- _WHAT YOU SHOULD DO_
Please return every entry below exactly as written, without any of its pictures.

⟨

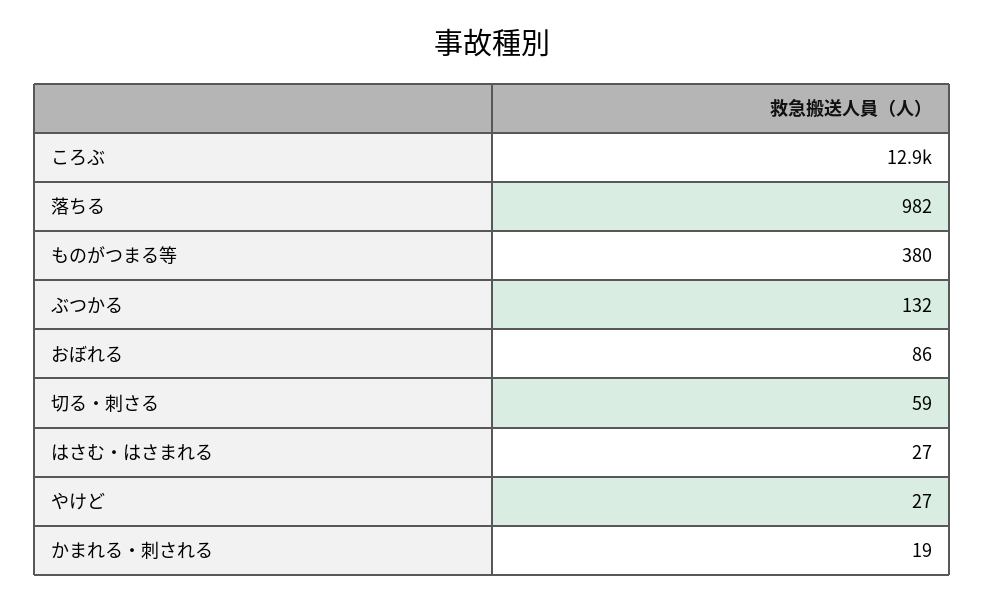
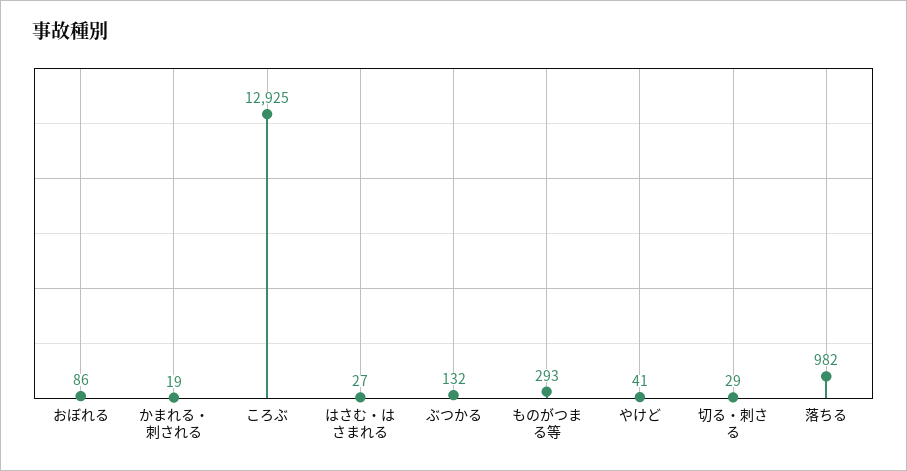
  {
    "ころぶ": 12925,
    "落ちる": 982,
-   "ものがつまる等": 380,
+   "ものがつまる等": 293,
    "ぶつかる": 132,
    "おぼれる": 86,
-   "切る・刺さる": 59,
+   "切る・刺さる": 29,
    "はさむ・はさまれる": 27,
-   "やけど": 27,
+   "やけど": 41,
    "かまれる・刺される": 19
  }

⟩

- _SOLUTION TO THIS TASK_
  {
    "ころぶ": 12925,
    "落ちる": 982,
-   "ものがつまる等": 380,
+   "ものがつまる等": 293,
    "ぶつかる": 132,
    "おぼれる": 86,
-   "切る・刺さる": 59,
+   "切る・刺さる": 29,
    "はさむ・はさまれる": 27,
-   "やけど": 27,
+   "やけど": 41,
    "かまれる・刺される": 19
  }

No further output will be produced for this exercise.